* _Dataset entries_:
--------------------

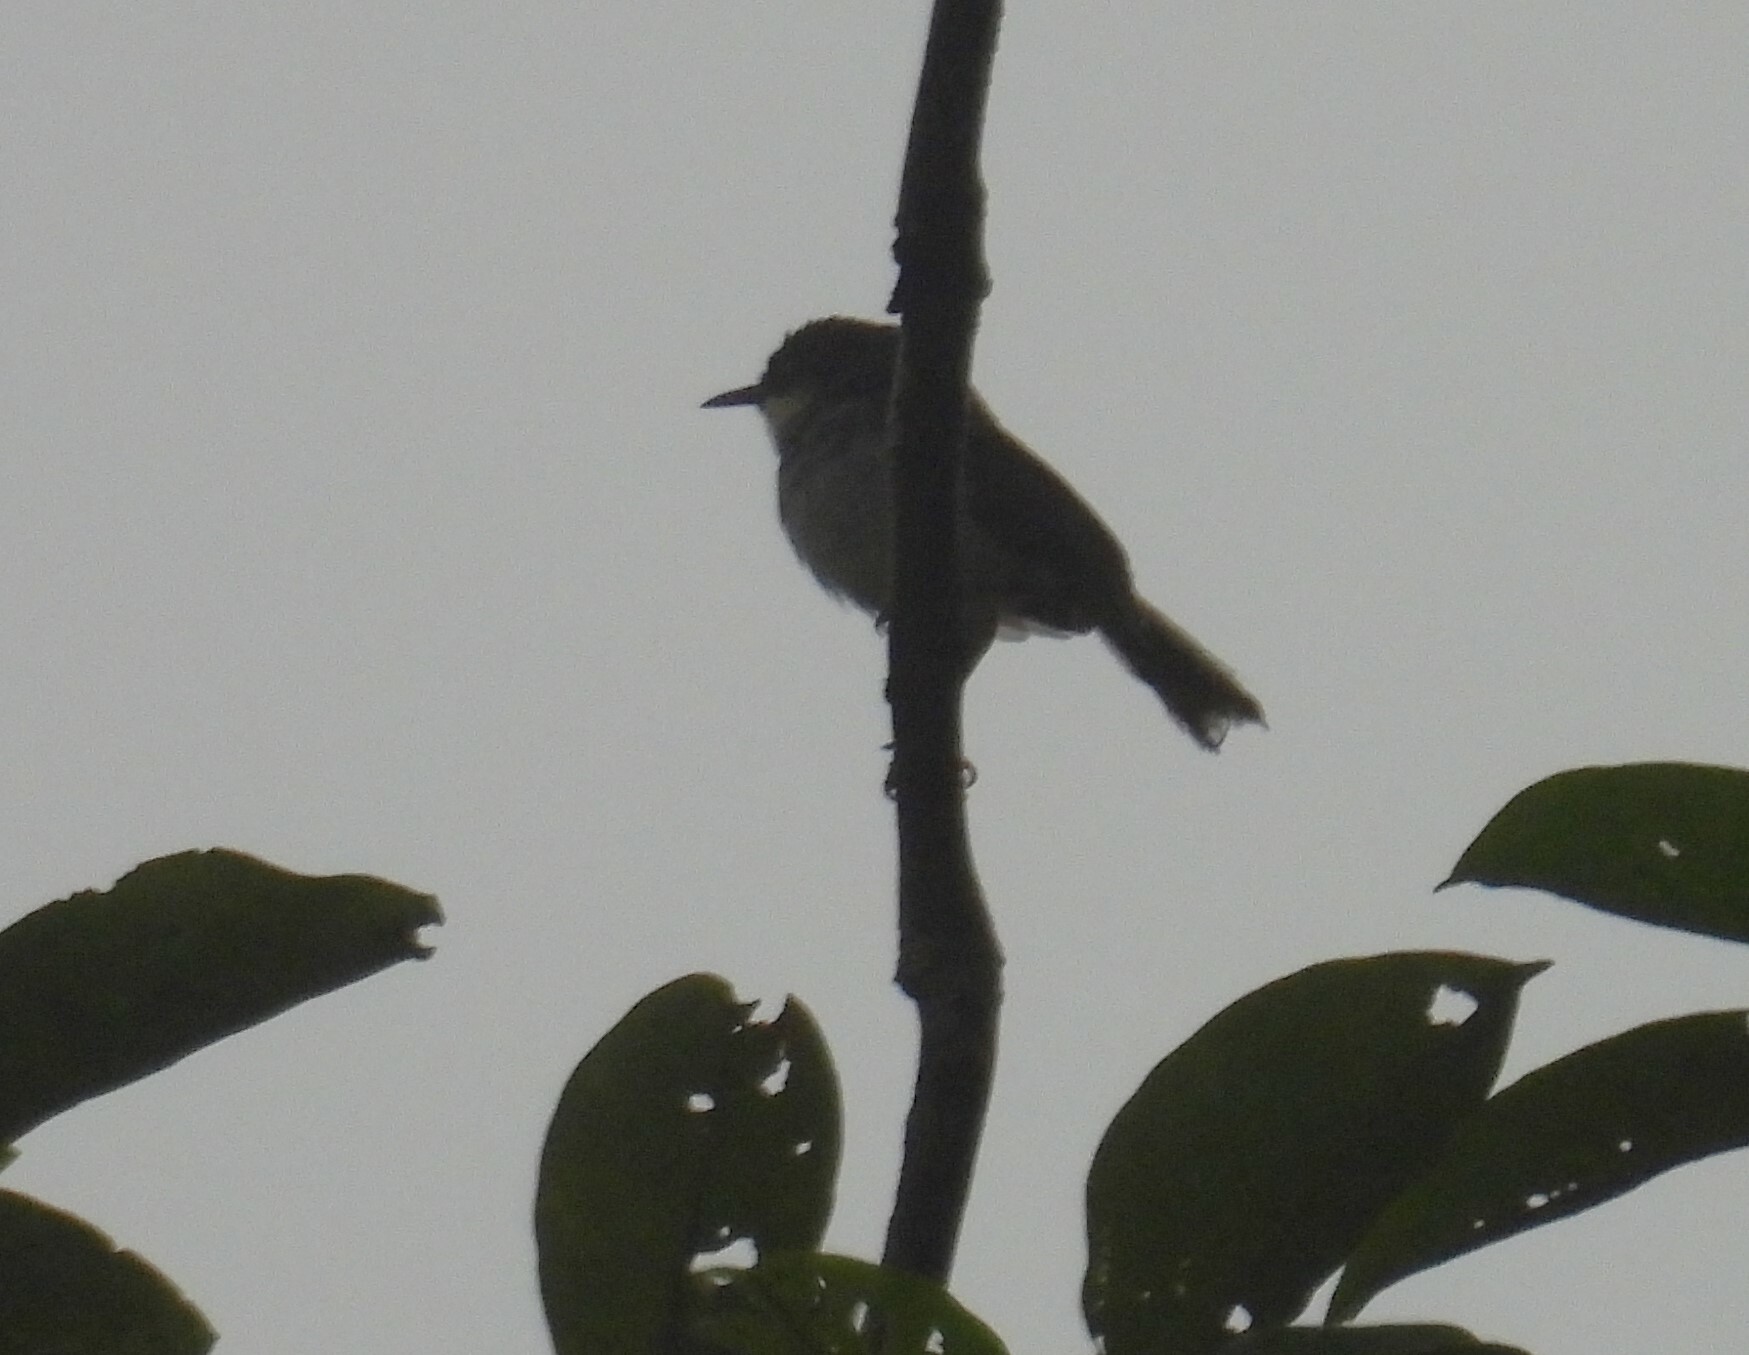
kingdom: Animalia
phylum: Chordata
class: Aves
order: Passeriformes
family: Cisticolidae
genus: Prinia
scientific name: Prinia hodgsonii
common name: Grey-breasted prinia
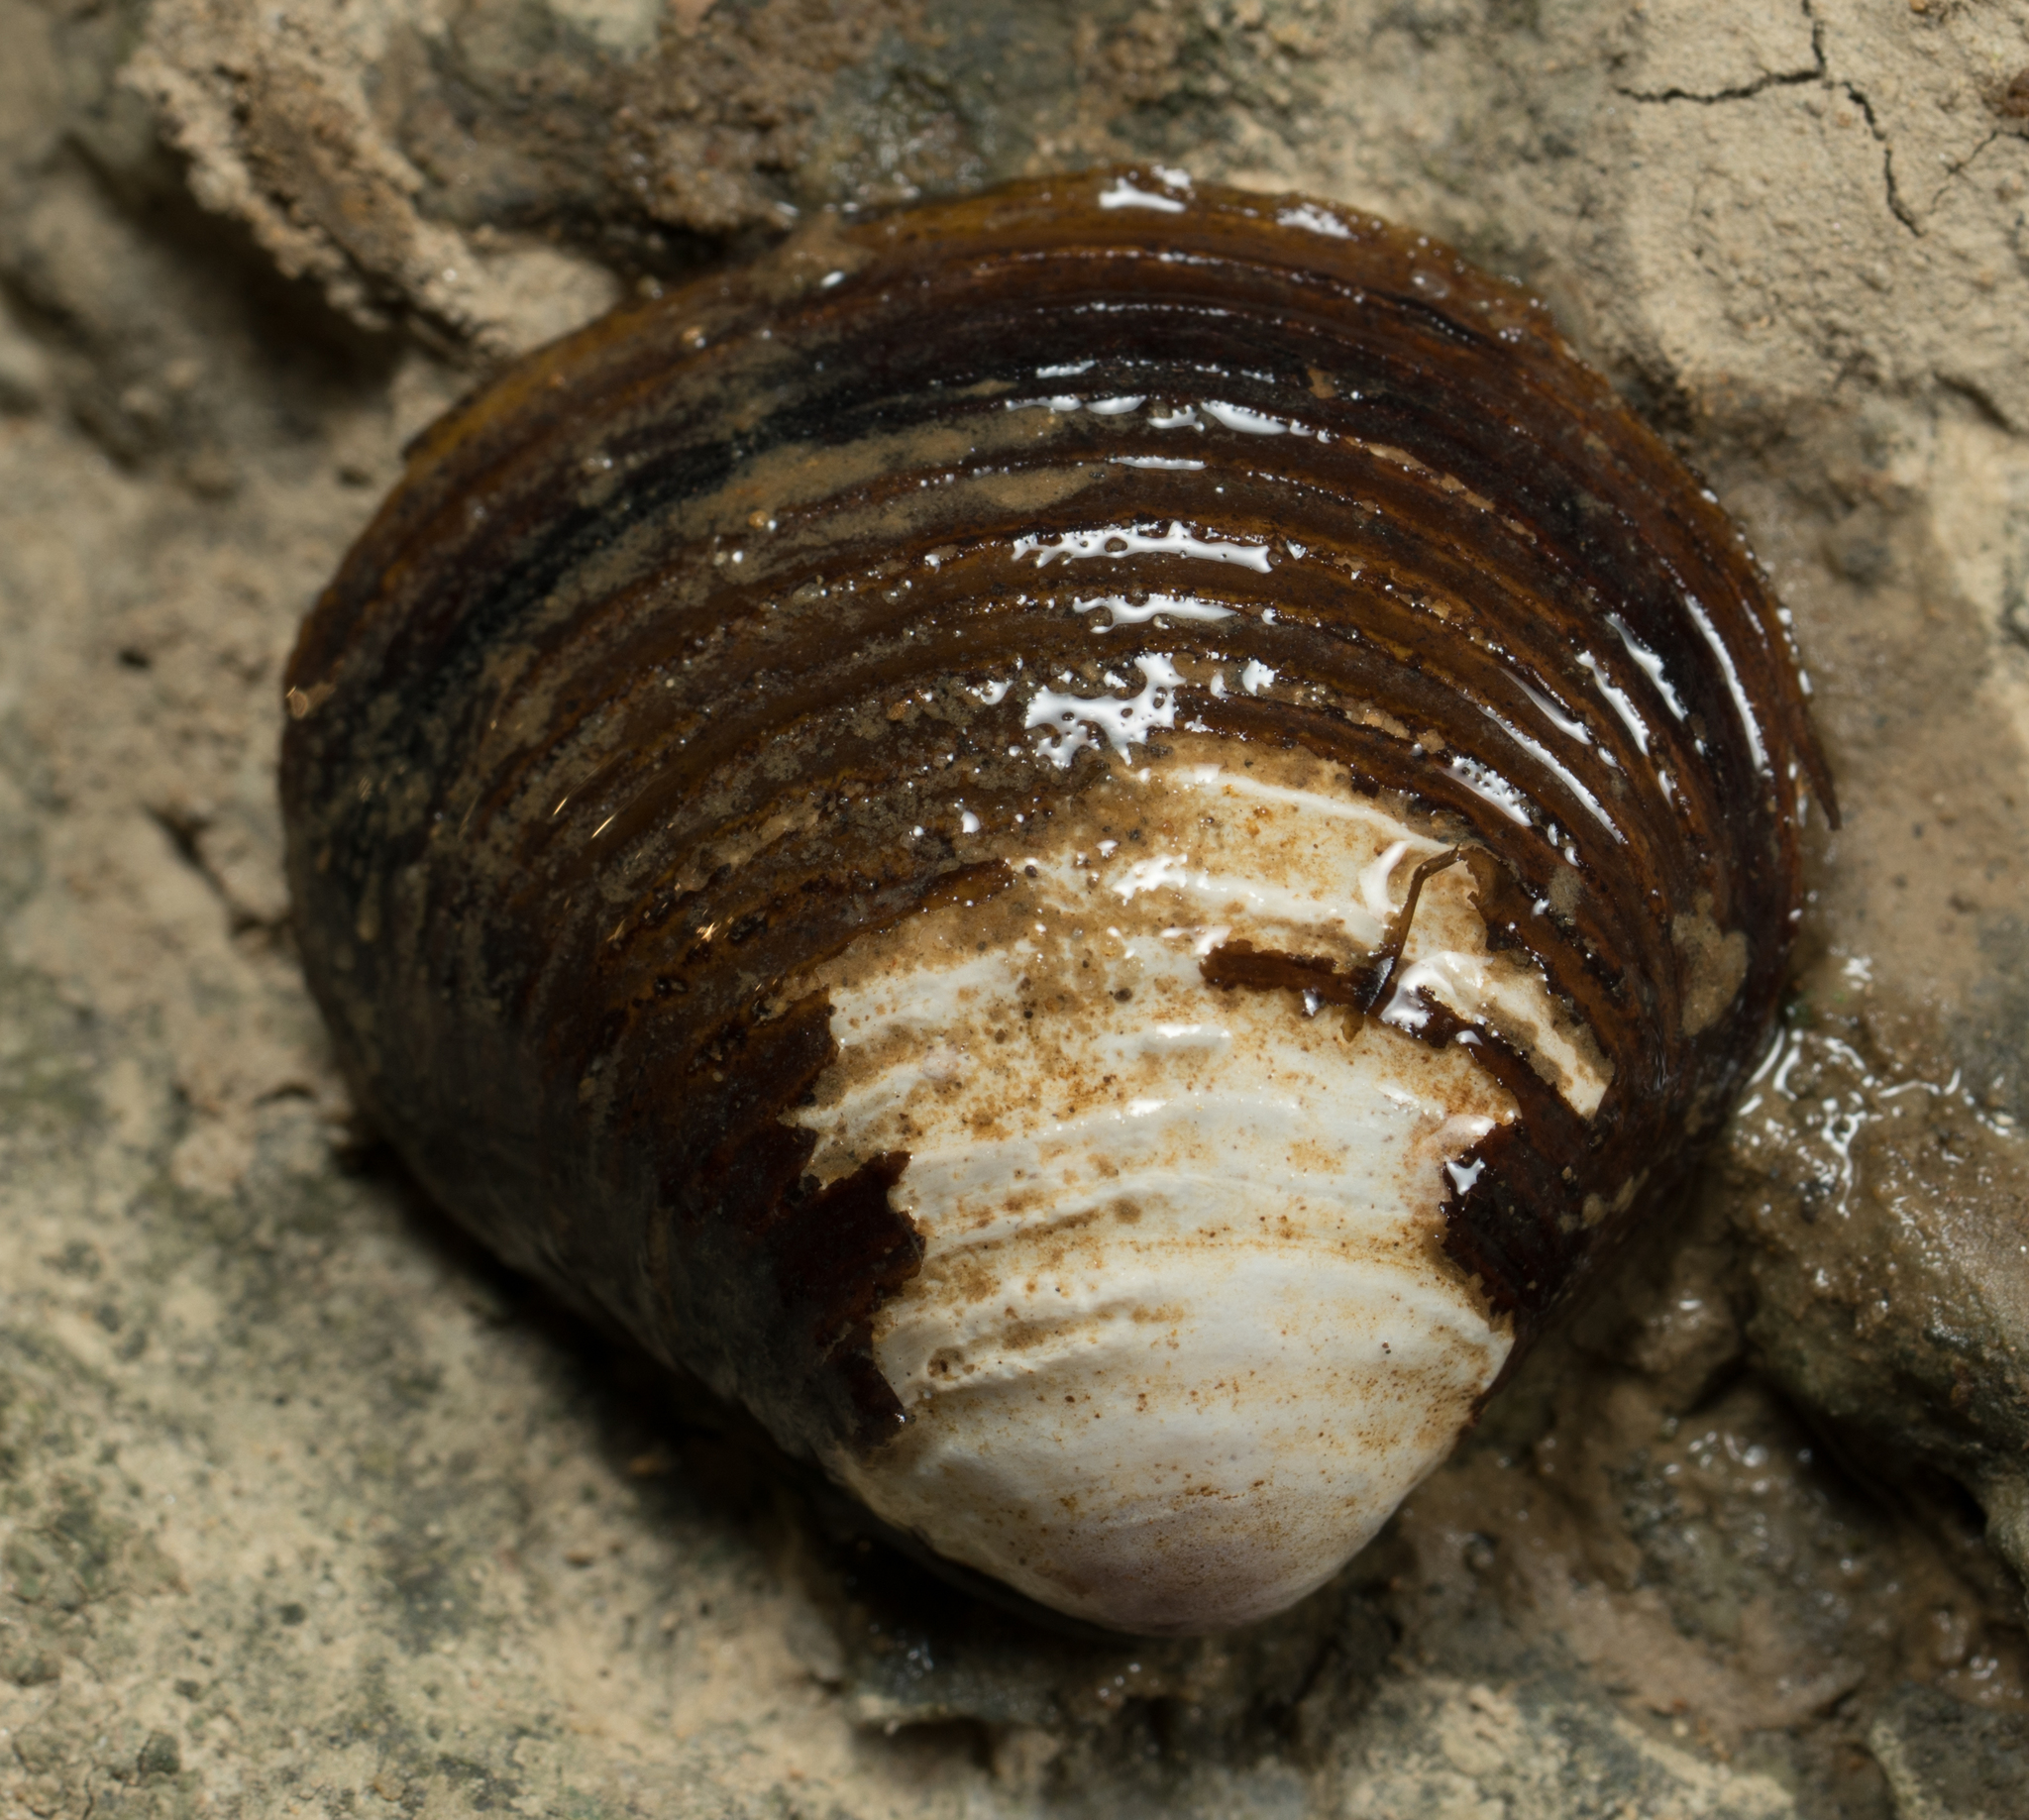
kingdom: Animalia
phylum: Mollusca
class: Bivalvia
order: Venerida
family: Cyrenidae
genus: Corbicula
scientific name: Corbicula fluminea
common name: Asian clam
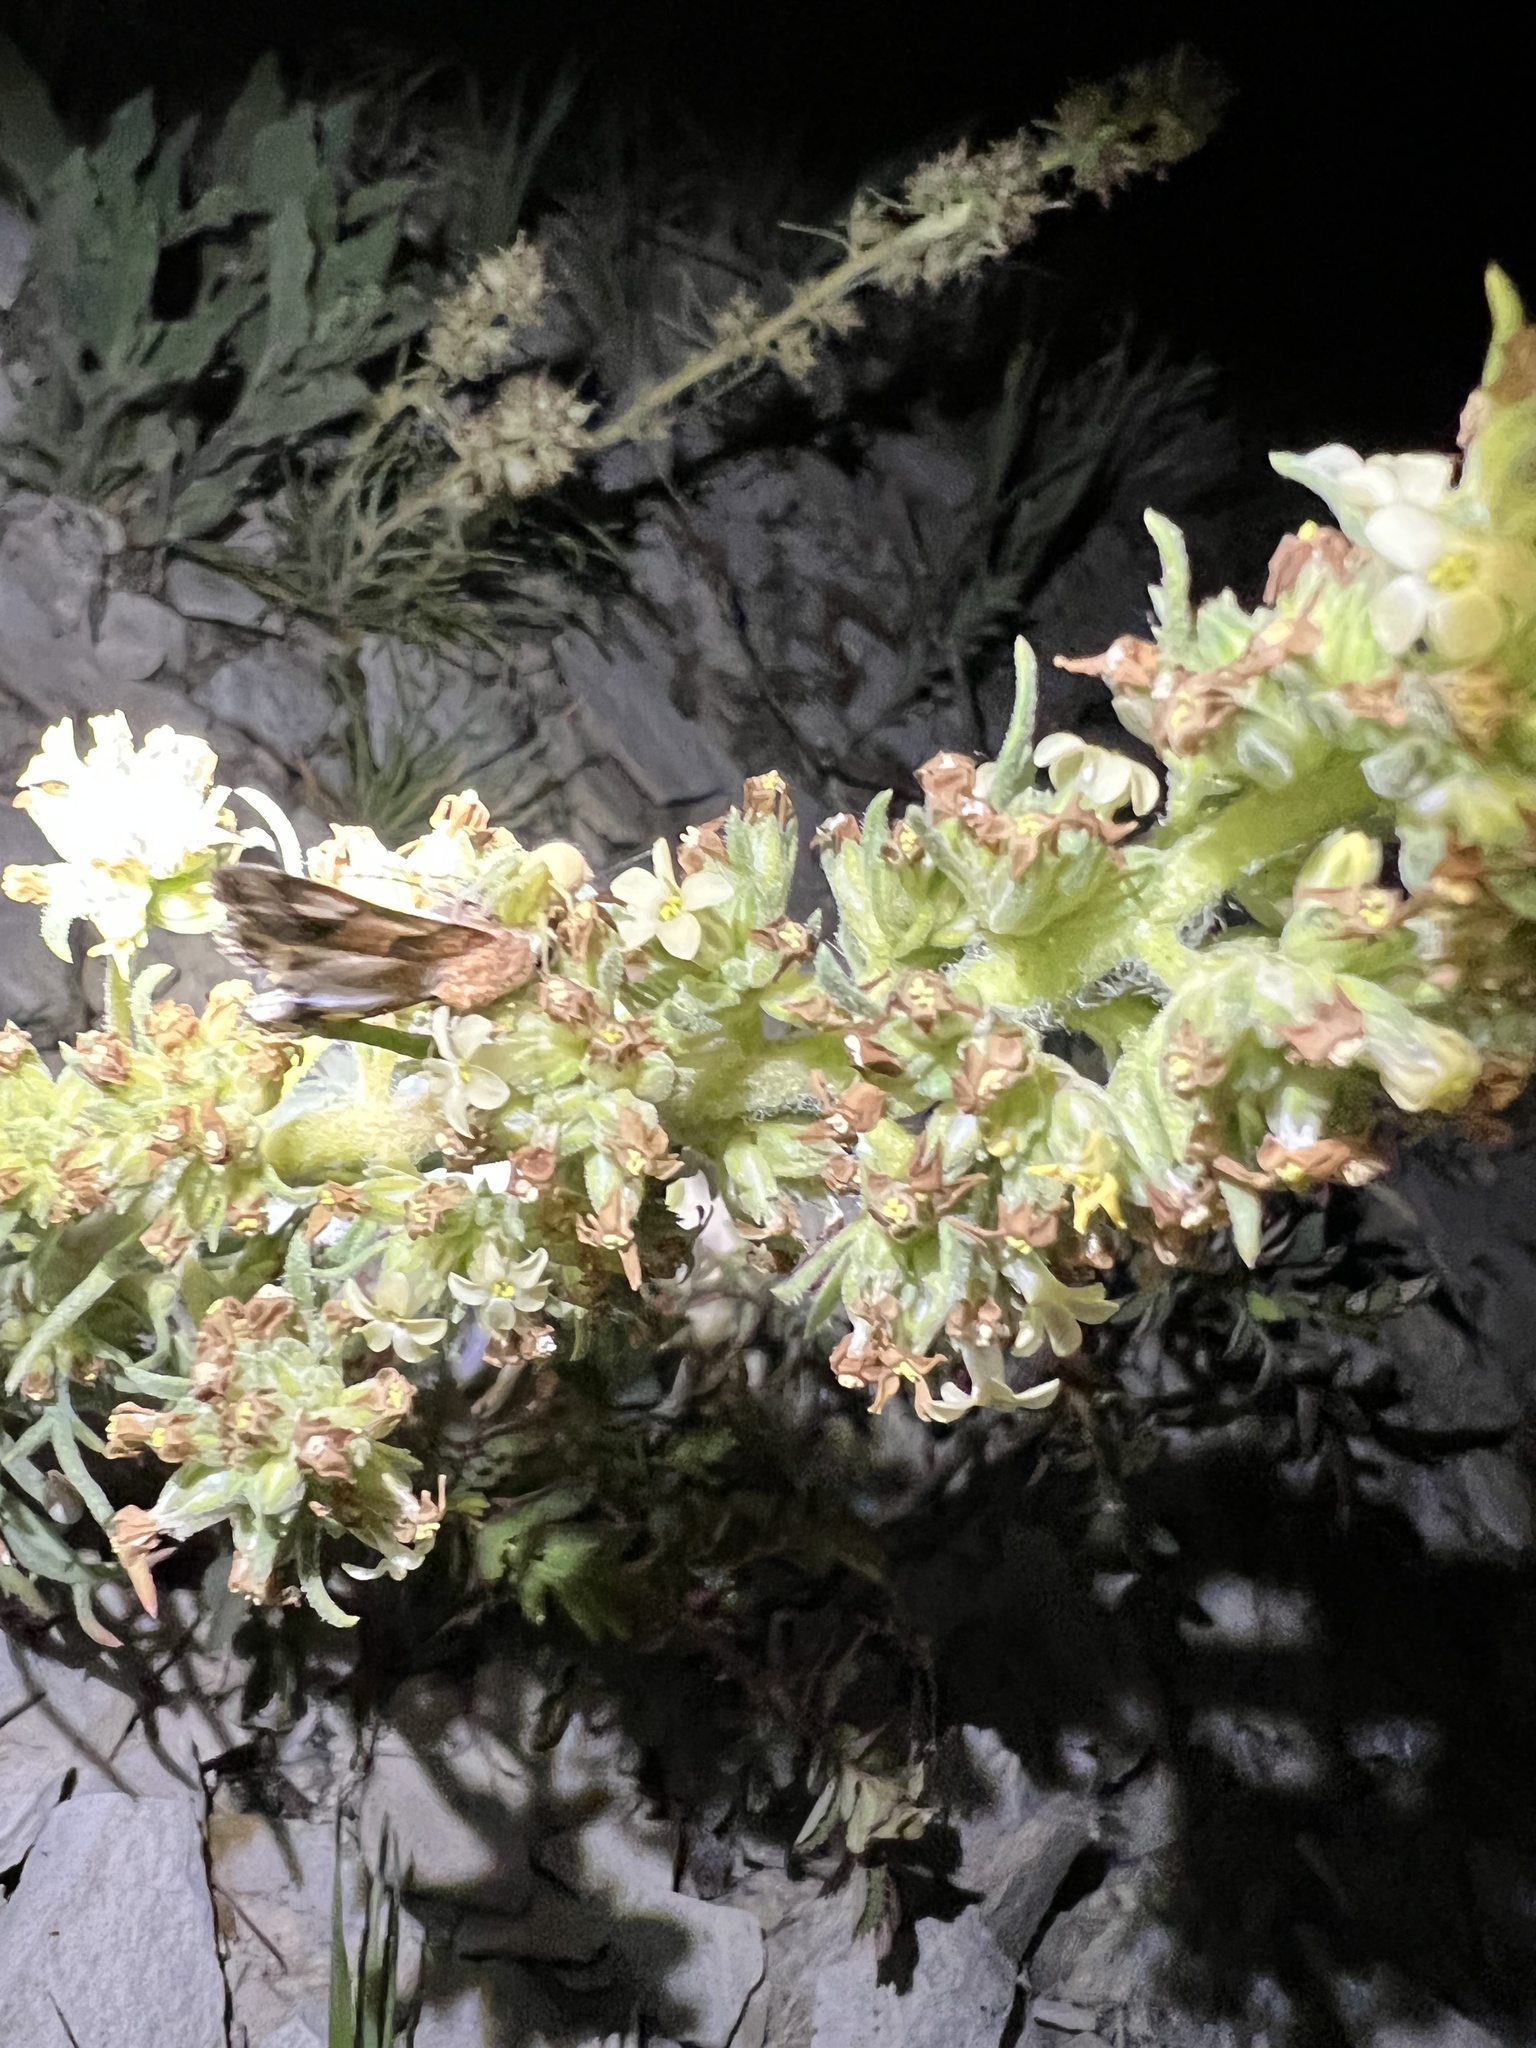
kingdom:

--------------------

* _WHAT THIS TASK INVOLVES_:
Give the lines of the material above as a JSON list of strings, one string per line, covering all of the material and skipping blank lines. Leave the pictures out of the answer.

* _ANSWER TO THIS TASK_:
[
  "kingdom: Animalia",
  "phylum: Chordata",
  "class: Aves",
  "order: Passeriformes",
  "family: Cisticolidae",
  "genus: Prinia",
  "scientific name: Prinia hodgsonii",
  "common name: Grey-breasted prinia",
  "kingdom: Animalia",
  "phylum: Mollusca",
  "class: Bivalvia",
  "order: Venerida",
  "family: Cyrenidae",
  "genus: Corbicula",
  "scientific name: Corbicula fluminea",
  "common name: Asian clam",
  "kingdom:"
]